Custom File System and Custom Software
The majority of the critical software running on these servers in the datacenters is custom–written by Google engineers and exclusively for Google’s use. This software ranges from the filesystem itself–called GFS or Collosus–to the spiders that crawl the web, to the database management systems, to specialized programming languages for creation and control of these new software packages.
There is way too much to try and cover in this article but you can read more about Google’s Datacenter Software here and their newest Cloud Software here. Every ounce of this software is designed to increase speed and decrease the amount of time it takes to return your search results.
More Speculative Methods
While I couldn’t find any specific information about these topics online, I would not be surprised if some or all of them were used to speed up the search results process.
- Caching — I am sure that there are often cases when many people online are searching for the same information or very similar information around the same time.

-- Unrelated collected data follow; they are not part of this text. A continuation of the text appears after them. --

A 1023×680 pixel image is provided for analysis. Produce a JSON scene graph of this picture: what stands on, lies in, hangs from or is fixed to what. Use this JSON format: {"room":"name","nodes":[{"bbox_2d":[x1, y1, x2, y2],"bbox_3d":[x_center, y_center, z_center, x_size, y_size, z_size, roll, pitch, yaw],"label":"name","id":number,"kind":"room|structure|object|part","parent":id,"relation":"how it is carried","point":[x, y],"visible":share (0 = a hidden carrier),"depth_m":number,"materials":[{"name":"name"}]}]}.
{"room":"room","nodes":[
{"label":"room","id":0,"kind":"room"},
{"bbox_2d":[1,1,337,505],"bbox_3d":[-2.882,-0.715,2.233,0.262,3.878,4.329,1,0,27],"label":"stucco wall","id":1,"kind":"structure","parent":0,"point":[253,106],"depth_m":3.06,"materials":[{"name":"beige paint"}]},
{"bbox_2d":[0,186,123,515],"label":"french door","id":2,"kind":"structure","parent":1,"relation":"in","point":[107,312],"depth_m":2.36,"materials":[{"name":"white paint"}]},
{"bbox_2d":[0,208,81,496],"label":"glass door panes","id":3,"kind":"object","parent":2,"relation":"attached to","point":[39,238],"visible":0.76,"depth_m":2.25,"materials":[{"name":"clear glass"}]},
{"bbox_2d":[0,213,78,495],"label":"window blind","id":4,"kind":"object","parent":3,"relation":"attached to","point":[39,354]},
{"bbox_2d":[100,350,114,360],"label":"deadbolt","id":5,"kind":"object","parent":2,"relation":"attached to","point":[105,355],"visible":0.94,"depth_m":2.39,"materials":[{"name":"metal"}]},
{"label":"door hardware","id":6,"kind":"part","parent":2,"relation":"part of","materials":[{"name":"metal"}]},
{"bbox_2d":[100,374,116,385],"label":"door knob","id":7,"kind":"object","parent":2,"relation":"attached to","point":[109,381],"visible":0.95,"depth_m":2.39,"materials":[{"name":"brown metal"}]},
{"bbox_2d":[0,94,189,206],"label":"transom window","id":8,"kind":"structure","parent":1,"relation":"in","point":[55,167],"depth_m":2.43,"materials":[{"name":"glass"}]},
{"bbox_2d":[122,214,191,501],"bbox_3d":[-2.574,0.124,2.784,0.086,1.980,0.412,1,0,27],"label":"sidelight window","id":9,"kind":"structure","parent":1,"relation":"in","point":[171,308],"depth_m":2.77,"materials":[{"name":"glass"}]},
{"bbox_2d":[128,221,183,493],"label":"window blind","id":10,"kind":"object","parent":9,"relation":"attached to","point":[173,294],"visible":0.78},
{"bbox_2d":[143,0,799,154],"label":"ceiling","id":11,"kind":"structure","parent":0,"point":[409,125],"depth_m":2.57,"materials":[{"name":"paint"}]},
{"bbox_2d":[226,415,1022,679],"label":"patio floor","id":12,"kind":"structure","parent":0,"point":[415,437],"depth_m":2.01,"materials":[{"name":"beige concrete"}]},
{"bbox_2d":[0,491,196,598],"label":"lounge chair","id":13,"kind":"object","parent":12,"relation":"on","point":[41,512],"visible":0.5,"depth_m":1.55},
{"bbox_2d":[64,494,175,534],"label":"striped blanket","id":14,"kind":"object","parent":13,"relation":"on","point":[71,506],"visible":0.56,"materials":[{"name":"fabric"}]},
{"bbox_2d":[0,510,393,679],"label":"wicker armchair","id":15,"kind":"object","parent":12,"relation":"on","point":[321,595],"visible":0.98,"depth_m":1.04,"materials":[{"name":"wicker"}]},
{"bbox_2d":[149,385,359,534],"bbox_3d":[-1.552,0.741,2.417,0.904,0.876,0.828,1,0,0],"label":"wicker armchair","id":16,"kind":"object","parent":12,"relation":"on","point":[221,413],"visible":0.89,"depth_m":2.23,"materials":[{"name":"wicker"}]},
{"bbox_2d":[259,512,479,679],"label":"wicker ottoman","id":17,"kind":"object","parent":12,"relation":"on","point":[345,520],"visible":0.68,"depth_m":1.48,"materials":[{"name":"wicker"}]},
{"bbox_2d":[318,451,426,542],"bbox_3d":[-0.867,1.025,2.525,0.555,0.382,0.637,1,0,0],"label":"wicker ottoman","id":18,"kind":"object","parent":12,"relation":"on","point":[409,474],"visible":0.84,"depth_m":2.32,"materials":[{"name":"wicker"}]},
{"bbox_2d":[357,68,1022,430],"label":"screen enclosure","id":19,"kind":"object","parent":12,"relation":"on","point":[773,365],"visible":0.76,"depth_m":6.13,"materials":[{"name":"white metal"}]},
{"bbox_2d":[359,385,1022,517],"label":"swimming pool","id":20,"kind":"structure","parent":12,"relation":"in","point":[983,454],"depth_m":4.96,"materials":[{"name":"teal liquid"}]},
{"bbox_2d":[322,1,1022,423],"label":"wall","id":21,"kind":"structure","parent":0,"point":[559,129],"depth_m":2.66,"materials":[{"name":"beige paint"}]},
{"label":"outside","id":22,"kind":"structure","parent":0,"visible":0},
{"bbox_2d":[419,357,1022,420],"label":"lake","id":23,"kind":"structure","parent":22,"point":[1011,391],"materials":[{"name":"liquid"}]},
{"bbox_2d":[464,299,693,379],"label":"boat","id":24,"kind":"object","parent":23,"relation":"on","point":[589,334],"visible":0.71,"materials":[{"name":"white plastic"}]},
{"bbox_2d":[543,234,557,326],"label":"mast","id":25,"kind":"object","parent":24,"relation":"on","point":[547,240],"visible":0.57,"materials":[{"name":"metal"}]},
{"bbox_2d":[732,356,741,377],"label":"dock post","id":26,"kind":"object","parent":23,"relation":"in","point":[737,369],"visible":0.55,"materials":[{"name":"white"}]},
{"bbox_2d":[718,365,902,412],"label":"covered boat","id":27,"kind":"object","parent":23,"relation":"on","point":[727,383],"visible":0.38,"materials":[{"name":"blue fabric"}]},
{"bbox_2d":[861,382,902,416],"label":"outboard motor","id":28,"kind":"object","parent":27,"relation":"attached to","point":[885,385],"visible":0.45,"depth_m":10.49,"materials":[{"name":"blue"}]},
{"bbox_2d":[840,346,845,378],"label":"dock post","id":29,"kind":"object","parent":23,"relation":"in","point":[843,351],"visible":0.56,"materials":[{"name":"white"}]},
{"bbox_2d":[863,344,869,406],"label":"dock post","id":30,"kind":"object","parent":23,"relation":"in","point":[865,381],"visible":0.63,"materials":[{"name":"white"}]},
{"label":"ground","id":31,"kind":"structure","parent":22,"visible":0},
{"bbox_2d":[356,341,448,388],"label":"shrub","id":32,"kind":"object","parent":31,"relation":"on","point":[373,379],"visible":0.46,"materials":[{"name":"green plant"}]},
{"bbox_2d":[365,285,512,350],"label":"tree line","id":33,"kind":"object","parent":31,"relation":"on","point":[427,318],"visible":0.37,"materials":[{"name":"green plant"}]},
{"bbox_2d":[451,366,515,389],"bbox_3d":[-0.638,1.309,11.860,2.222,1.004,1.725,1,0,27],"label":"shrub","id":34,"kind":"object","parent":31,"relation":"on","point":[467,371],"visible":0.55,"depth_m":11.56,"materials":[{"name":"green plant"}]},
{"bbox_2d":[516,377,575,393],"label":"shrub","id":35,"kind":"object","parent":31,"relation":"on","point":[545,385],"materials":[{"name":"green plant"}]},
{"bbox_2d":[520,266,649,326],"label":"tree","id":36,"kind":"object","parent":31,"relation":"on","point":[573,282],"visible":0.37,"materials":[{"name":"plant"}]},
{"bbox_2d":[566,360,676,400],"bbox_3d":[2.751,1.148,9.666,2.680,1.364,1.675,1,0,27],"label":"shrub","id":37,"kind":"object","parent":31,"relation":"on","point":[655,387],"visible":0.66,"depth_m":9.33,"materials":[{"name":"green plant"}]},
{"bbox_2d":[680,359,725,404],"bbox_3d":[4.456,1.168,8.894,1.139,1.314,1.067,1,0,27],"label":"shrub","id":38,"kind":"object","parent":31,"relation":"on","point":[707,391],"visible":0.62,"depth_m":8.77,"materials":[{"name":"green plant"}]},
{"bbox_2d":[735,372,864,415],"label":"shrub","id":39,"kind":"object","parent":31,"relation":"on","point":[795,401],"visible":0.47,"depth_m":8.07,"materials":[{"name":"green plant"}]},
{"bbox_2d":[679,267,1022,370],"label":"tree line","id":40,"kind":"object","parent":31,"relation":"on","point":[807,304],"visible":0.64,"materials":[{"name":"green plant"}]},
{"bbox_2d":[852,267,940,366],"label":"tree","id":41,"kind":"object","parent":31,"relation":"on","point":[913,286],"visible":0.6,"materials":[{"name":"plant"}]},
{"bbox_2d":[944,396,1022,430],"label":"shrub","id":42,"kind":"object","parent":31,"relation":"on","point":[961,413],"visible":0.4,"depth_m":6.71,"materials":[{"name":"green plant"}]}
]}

For example, recently the 2016 Presidential Debates were live-streamed online. There were probably thousands of people searching Google for “live stream presidential debate” or some variation thereof. I would bet that Google cached the results of that query in a top-level server so that it’s machines would not even have to look up the information each time it’s searched for.
- Index Stored in RAM — Hard drives–even solid state hard drives–are slow compared to RAM. For the highest possible speeds, the index in the worker servers would probably be stored in RAM instead of on disk.
- Pre-fetching Results — When we type “baseball bats” into a Google search bar, the search engine automatically populates it’s best guess for what we want as we type. While this is helpful to us as users to not have to completely type out our thought, it’s even more helpful to Google who can look-up the first five or ten or dozen of those pre-fetched search terms and have them nearly instantly available to the user once the “Enter” key is depressed.
One other thing to remember is that Google is under no obligation to provide the most accurate, most consistent, or the most up-to-date results. If your search for baseball bats returns a listing for a company that went out of business five years ago, you will shrug your shoulders, think “That’s odd,” click a different link or do a different search, and forget all about it within the next ten seconds.
Because we typically find an acceptable set of results within an acceptable time frame when performing searches, in a certain way, we as users place a blind trust in a web search process. We just accept at face value that the search results we see are the very best search results possible–even if there are more accurate results available. So as long as the results we receive are close enough and we return to the search engine for more searches (and more ad views), that’s good enough for Google.